MUC3A deficiency improved NSCLC sensitivity to TKIs in vitro. (A) and (B) MUC3A deficiency potentiated gefitinib and AZD-9291-induced growth inhibition in H1975 cells. (C) and (D) Cell growth inhibition after exposed to AZD-9291 (0.1 μM) and Gefitinib (10 μM) for 24, 48 and 72 hours. (E) and (F) MUC3A knockdown increases NSCLC cell apoptosis induced by Gefitinib (10 μM) and AZD-9291 (0.1 μM). *, p < 0.05; **, p < 0.01; ***, p < 0.001; ns: not significant. NC: negative control.

Figure 5

MUC3A deficiency improved NSCLC sensitivity to TKIs in vivo. (A) The overall scheme of animal experiments. (B) Twenty-four nude mice were sacrificed on day 38. (C) Gross view of tumor.

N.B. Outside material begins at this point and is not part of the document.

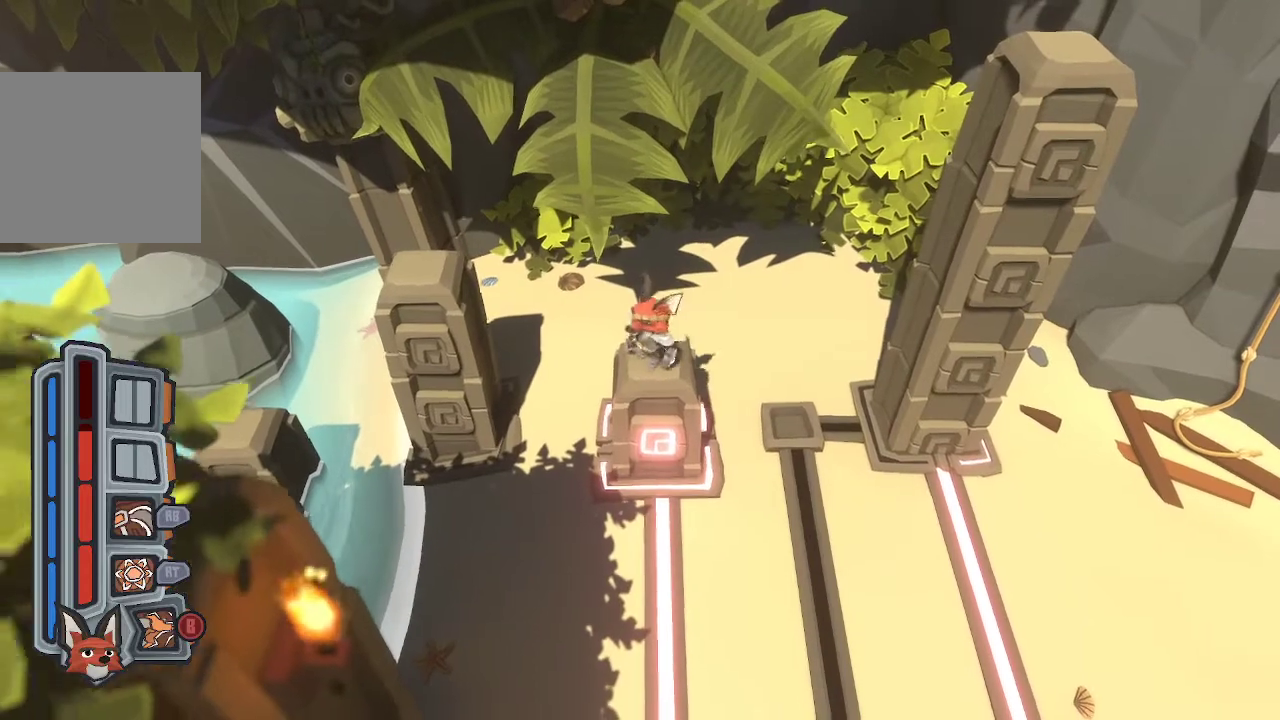
{"dt_ms": 500, "buttons": [], "left_stick": "center", "right_stick": "center", "events": [[100, "left_stick", "right"], [167, "left_stick", "center"]]}
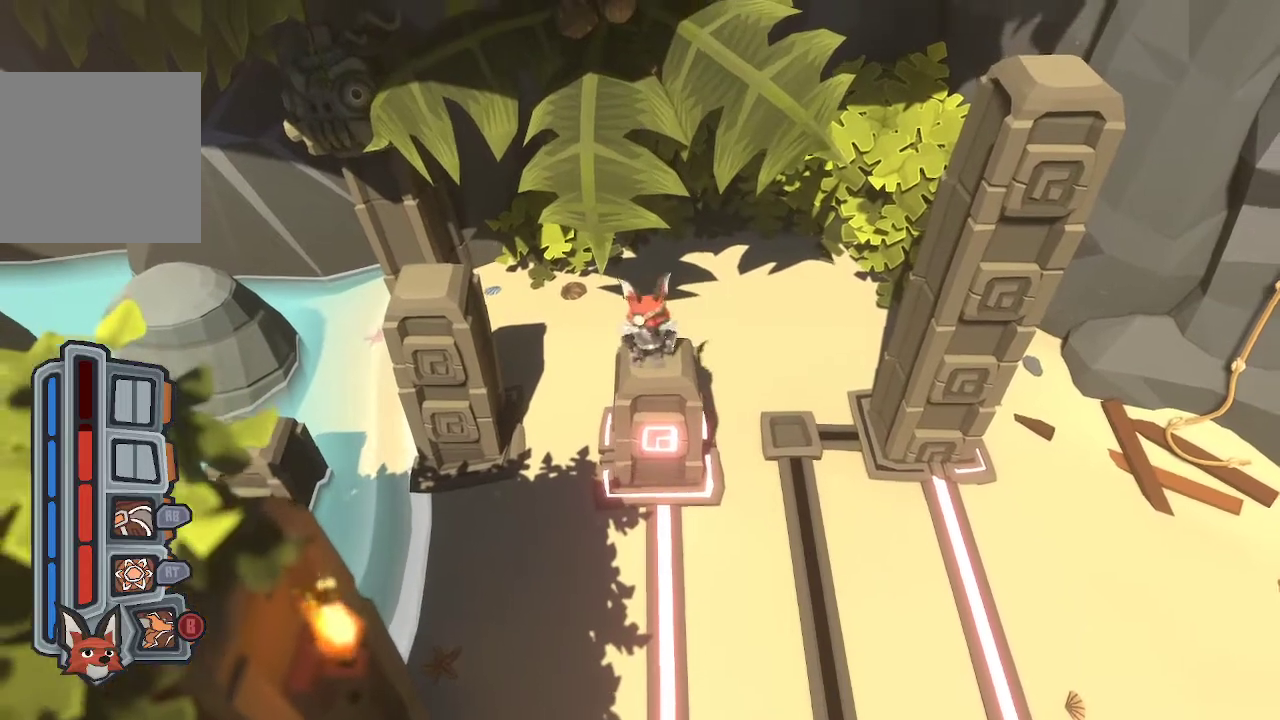
{"dt_ms": 500, "buttons": [], "left_stick": "center", "right_stick": "center", "events": [[67, "left_stick", "right"], [167, "left_stick", "center"]]}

N = 6. (D) Growth curves of tumor volume indicate that the combination therapy significantly inhibits tumor growth in vivo compared with single treatment groups. N = 6. (E) Tumor weight. N = 6. (F) Representative H&E staining images of tumor, and representative IHC images of p-EGFR, p-AKT and p-ERK, scale bar: 100 μm. (G) and (H) Representative IHC images of MUC3A and PD-L1 in tumor tissues. The MUC3A deficiency group had less MUC3A and PD-L1 expression than that of control. *, p < 0.05; **, p < 0.01; ***, p < 0.001; ns: not significant. NC: negative control.

Figure 6

Schematic model proposed for the role of MUC3A inducing PD-L1 and reducing TKI effects in EGFR-mutant NSCLC. MUC3A induced PD-L1 via PI3K/AKT and MAPK pathway. MEK and PI3K inhibitors (trametinib and pictilisib) blocked EGF-induced PD-L1 expression. TKIs (AZD-9291) inhibited the cell proliferation.